Remark. For more examples of learning rate decay schedules see here (e.g. warmup which initially gradually increases learning rate
since SGD at initialization can be unstable with large LR). Also see PyTorch docs on LR schedulers implemented in the library. For example, the schedule reduce LR on plateau which reduces the learning rate when a metric has stopped improving is implemented in PyTorch as ReduceLROnPlateau
in the torch.optim.lr_scheduler
library.
# Example: PyTorch code for chaining LR schedulers
optim = SGD(model.parameters(), lr=0.01, momentum=0.9)
scheduler1 = ExponentialLR(optim, gamma=0.9)
scheduler2 = MultiStepLR(optim, milestones=[30,80], gamma=0.1)
for epoch in range(10):
for x, y in dataset:
optim.zero_grad()
loss = loss_fn(model(x), y)
loss.backward()
optim.step()
# LR step called after optimizer update! ⚠⚠⚠
scheduler1.step()
scheduler2.step()

Fig. 29 Cosine annealing starts with a large learning rate that is relatively rapidly decreased to a minimum value before being increased rapidly again. This resetting acts like a simulated restart of the model training and the re-use of good weights as the starting point of the restart is referred to as a “warm restart” in contrast to a “cold restart” at initialization. Source: [LH16]

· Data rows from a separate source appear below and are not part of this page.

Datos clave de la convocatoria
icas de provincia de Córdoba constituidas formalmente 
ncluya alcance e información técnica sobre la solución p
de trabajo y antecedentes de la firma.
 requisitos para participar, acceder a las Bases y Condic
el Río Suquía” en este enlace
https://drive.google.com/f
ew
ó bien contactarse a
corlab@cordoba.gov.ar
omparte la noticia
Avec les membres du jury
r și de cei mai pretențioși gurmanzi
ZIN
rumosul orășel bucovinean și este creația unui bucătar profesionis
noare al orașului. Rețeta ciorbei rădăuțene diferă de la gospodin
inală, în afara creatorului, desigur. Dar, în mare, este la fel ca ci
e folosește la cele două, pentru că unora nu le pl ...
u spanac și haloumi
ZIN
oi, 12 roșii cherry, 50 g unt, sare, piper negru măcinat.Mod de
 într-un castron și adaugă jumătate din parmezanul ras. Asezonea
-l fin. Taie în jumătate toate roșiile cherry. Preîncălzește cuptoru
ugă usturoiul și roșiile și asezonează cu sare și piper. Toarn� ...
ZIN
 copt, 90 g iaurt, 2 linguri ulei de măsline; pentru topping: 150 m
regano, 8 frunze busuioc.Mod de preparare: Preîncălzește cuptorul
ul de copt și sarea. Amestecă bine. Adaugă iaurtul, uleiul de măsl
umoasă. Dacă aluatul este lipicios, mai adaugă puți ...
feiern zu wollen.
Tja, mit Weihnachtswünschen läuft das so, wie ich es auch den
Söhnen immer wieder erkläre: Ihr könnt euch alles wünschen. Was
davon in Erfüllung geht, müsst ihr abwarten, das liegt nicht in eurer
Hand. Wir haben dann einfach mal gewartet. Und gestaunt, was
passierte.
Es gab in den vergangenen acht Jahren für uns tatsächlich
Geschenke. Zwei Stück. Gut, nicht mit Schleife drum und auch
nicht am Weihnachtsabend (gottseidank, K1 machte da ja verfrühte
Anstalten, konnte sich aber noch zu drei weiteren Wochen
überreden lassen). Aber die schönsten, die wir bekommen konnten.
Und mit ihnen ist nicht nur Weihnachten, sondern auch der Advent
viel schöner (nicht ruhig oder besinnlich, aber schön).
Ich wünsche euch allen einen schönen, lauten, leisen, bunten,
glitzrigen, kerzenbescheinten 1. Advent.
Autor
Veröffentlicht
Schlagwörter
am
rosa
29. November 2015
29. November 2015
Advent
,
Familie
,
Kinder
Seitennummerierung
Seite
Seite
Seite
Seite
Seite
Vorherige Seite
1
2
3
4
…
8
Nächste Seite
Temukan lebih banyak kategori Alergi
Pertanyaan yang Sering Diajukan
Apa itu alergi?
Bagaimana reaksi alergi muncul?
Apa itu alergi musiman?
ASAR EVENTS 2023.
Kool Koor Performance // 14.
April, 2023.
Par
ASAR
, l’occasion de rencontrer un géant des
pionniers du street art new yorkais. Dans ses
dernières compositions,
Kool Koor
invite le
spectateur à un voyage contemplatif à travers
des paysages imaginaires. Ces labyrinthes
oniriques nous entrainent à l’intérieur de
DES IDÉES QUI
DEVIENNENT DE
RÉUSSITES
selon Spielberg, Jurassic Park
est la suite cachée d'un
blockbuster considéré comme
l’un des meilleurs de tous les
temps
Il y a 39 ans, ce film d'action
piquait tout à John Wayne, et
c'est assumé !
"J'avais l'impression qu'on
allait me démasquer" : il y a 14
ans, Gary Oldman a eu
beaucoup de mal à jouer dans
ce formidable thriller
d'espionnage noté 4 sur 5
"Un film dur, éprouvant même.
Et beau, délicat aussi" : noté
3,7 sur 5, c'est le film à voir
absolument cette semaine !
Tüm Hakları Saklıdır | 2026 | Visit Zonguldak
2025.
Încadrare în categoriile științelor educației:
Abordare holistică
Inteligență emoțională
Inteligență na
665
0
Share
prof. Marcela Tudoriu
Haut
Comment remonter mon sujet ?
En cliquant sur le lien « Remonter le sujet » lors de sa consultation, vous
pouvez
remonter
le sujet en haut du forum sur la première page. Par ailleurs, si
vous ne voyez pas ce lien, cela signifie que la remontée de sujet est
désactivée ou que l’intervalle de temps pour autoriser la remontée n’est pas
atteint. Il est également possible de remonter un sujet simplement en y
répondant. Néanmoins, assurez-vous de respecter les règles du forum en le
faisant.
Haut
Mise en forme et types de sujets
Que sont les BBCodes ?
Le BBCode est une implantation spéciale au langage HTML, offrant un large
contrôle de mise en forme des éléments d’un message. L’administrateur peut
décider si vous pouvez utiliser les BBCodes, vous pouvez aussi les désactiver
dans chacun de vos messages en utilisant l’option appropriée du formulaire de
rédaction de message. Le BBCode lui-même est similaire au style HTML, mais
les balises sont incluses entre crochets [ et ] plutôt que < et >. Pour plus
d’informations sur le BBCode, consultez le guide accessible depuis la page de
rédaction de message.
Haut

Fig. 30 Effect of cyclical learning rates. Each model checkpoint for each LR warm restart (which often correspond to a minimum) can be used to create an ensemble model. Source: [HLP+17]
Momentum
Good starting values for SGD momentum are \(\beta = 0.9\) or \(0.99\). Adam is easier to use out of the box where we like to keep the default parameters. If we have resources, and we want to push test performance, we can tune SGD which is known to generalize better than Adam with more epochs. See [ZFM+20] where it is shown that Adam is more stable at sharp minima which tend to generalize worse than flat ones (Fig. 31).

Fig. 31 A conceptual sketch of flat and sharp minima. The Y-axis indicates value of the loss function and the X-axis the variables. Source: [KMN+16b]
Remark. In principle, optimization hyperparameters affect training and not generalization. But the situation is more complex with SGD, where stochasticity contributes to regularization. This was shown above where choice of batch size influences the generalization gap. Also recall that for batch GD (i.e. \(B = N\) in SGD), consecutive gradients approaching a minimum roughly have the same direction. This should not happen with SGD with \(B \ll N\) in the learning regime as different samples will capture different aspects of the loss surface. Otherwise, the network is starting to overfit. So in practice, optimization hyperparameters are tuned on the validation set as well.